One night after I was frozen into a shivering bundle when Sheila's bally peacocks again started giving their wild jungle cries on my roof, I lay awake for some time, then decided to go up to the main house and make a cuppa. Hendrix, my supposed to be guard, was even more stressed out than me, and sat staring at me with wide eyes, and I tried to console him and get him back into his bed, but he decided that on no account was he going to stay alone with that wild cries now reverberating across the valley from Gary and Ronalee's side!I of course had to unlock all my bedroom doors, then run up to the main part, where another set of locks had to be undone before I would be safely inside again, and it was scary, as of course there was not another sole close by for about half a kilometer!

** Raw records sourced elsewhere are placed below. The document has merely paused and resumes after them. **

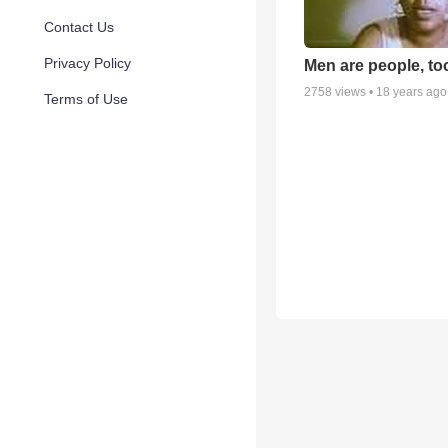
Contact Us
Privacy Policy
Men are people, to
2758
views •
18 years ago
Terms of Use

Hendrix followed short on my heels, and when I put the kitchen light on and found a huge rat sitting on the table, a nice red apple lying half eaten in front of him, I got one heck of a fright, and promptly jumped onto the nearest chair, for what reason I still do not know, as I am just not the chair jumping type, and to top this silliness, Hendrix tried his best to join me. The rat, a piece of apple hanging from his slack jaw, must have had a bigger fright than me, as he gave one screech, and fell with a loud 'plop' off the table and onto the floor, where he never stopped to have another look before legging it to the scullery where he disappeared like lightning into the cavity between the sink and the wall.
Once the threat was out of sight Hendrix took heart, and stood barking until I had my tea made and we made our hazardous way back to bed.
When I told Ronalee about my lodger, she gave me a rat catcher, a kind of device with a trap door, and you have to put some food into this cilinder like contraption, where-upon mr. Rat would be tempted into entering, and once in, the trapdoor would come down, and voila, you have a trapped rat! But what bothered me was what to do with the rat once caught, as I have heard a rumour that they have the ability to always find their way back to the house of plenty!
But my rat was one clever beasty, as nothing could get him to enter this trap, not even when I put some bread, heavily topped with margerine, his all time favorite in, did he loose his cool, and crawled in!
My garden was coming on nicely, and my roses, their thirst thoroughly quenched by the flood waters, were a lovely sight to behold. Even the rambling ones that I planted to cover the ugly fence was in full bloom, but not quite rambling where I wanted them to go!